There is no greater example of the state’s great variability then the fact that last year’s winter set all kinds of records for rain and snowfall after a prolonged drought that lasted half a decade.

About 95 inches of water fell in the Northern Sierra last winter, according to the 8-station index run by the department of water resources.

The winter before that, about 59 inches fell. The average is 55 inches.

In 2014-2015, at the bottom of the drought, only 37 inches of precipitation graced the northern part of California’s highest mountain range.
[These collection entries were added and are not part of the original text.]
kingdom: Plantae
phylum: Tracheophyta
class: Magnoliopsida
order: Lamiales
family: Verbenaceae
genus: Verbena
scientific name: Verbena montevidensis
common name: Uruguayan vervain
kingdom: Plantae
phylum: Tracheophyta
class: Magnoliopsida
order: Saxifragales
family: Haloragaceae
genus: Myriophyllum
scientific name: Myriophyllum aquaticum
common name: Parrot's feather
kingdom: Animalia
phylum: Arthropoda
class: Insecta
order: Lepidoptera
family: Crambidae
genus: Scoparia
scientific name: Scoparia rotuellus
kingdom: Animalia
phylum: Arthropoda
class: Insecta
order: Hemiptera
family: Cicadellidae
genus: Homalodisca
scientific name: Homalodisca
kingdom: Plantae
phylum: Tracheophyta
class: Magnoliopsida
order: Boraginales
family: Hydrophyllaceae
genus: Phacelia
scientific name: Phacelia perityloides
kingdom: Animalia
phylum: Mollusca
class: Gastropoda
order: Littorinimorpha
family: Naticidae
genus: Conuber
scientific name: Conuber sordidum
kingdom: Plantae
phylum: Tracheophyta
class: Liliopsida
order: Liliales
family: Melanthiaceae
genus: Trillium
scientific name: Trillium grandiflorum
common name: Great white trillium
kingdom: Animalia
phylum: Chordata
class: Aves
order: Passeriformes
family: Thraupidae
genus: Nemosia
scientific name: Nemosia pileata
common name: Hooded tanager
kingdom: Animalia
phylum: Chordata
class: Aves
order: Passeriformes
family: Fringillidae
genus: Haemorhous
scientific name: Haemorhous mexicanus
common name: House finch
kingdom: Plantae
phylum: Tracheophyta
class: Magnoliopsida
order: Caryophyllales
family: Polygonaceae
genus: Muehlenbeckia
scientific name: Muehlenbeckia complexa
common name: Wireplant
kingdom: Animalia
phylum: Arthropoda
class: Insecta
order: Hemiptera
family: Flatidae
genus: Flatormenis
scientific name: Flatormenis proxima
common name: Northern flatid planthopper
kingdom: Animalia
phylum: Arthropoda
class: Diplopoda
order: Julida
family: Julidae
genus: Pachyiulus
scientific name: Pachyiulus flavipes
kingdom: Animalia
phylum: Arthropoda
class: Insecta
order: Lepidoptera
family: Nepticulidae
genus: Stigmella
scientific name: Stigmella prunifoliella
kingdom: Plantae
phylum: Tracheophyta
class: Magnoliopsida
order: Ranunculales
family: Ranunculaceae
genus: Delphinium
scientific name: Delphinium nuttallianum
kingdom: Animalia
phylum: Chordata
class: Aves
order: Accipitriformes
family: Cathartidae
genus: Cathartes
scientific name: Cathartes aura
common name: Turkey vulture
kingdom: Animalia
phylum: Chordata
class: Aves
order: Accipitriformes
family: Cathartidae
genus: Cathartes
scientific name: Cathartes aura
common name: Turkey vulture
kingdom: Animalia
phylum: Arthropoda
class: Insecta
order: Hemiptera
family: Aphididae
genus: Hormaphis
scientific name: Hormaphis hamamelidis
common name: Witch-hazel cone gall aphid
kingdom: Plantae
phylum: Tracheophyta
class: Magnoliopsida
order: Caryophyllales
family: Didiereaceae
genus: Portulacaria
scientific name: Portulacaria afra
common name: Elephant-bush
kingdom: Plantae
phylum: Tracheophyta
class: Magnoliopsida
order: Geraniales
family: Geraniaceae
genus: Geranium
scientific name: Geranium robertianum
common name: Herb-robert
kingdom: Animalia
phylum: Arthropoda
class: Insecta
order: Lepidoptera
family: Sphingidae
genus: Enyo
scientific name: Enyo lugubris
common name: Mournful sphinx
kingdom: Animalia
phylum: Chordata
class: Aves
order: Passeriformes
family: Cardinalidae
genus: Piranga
The precipitations totals for this year currently hover around 12 inches, although the forecasts are calling for rain throughout the remainder of the week and into next.

But more important than the total of precipitation is the type that falls, or what water experts refer to as the snow-water equivalent.

In the winter, precipitation as pure rain is less beneficial. California needs a large snowpack that melts incrementally throughout the spring and early summer to replenish its system of reservoirs.

Furthermore, those reservoirs, combined with the streams and rivers that flow from the Sierra, makes up more than two-thirds of the water used by California residents, farms and other water-intensive businesses. It also provides crucial habitat to an array of endangered fish and other species.

While Wednesday’s snow survey at the Phillips Station near Echo Summit southwest of Lake Tahoe is largely ceremonial and only gives an idea of conditions at a specific location, the measurement does indicate a snowpack inadequacy throughout the Sierra Nevada.

The snow-water equivalent measurement throughout the Northern Sierra is 2.3 inches, only 21 percent of the historic average, according to the Department of Water Resources. The same low readings prevail in the central and southern parts of the Sierra as well.

“The survey is a disappointing start of the year, but it’s far too early to draw conclusions about what kind of a wet season we’ll have this year,” Gehrke, who conducted the survey at Phillips Station, said. “There’s plenty of time left in the traditional wet season to reverse the dry trend we’ve been experiencing.”

The high-pressure system that has entrenched itself over Northern California throughout December has shown signs of dissipating. But forecasters also caution that after a series of smaller storms, none of which will be enormous moisture-laden atmospheric rivers so critical to California’s water health, another dry spell looks to return for the last half of January.

California receives half of its annual moisture in December, January and February. If things don’t change soon, drought conditions that Californians thought were in the past could be back after only a year away.